- Exercise details: Reproduce every line of text from the records below word for word, and leave the pictures out of your answer.
___ Available data ___
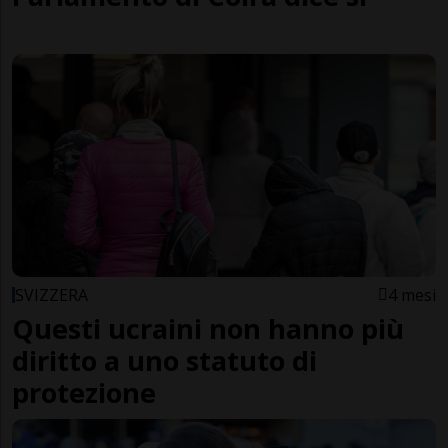
SVIZZERA
4 mesi
Questi ucraini non hanno più
diritto a uno statuto di
protezione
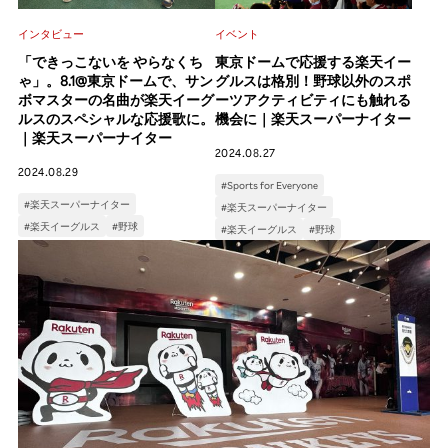
インタビュー
イベント
「できっこないを やらなくち
東京ドームで応援する楽天イー
ゃ」。8.1@東京ドームで、サン
グルスは格別！野球以外のスポ
ボマスターの名曲が楽天イーグ
ーツアクティビティにも触れる
ルスのスペシャルな応援歌に。
機会に｜楽天スーパーナイター
｜楽天スーパーナイター
2024.08.27
2024.08.29
#Sports for Everyone
#楽天スーパーナイター
#楽天スーパーナイター
#楽天イーグルス
#野球
#楽天イーグルス
#野球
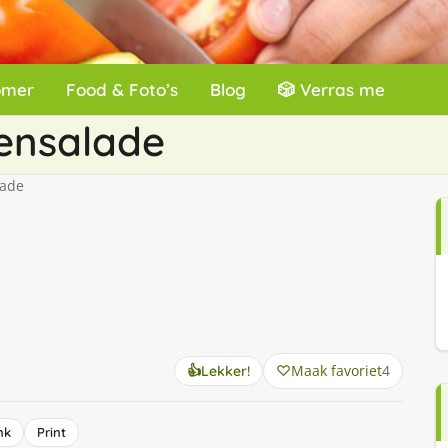
omer
Food & Foto’s
Blog
🎲 Verras me
ensalade
lade
Maak favoriet
4
👍
Lekker!
nk
Print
___
- Task solution:
SVIZZERA
4 mesi
Questi ucraini non hanno più
diritto a uno statuto di
protezione
インタビュー
イベント
「できっこないを やらなくち
東京ドームで応援する楽天イー
ゃ」。8.1@東京ドームで、サン
グルスは格別！野球以外のスポ
ボマスターの名曲が楽天イーグ
ーツアクティビティにも触れる
ルスのスペシャルな応援歌に。
機会に｜楽天スーパーナイター
｜楽天スーパーナイター
2024.08.27
2024.08.29
#Sports for Everyone
#楽天スーパーナイター
#楽天スーパーナイター
#楽天イーグルス
#野球
#楽天イーグルス
#野球
omer
Food & Foto’s
Blog
🎲 Verras me
ensalade
lade
Maak favoriet
4
👍
Lekker!
nk
Print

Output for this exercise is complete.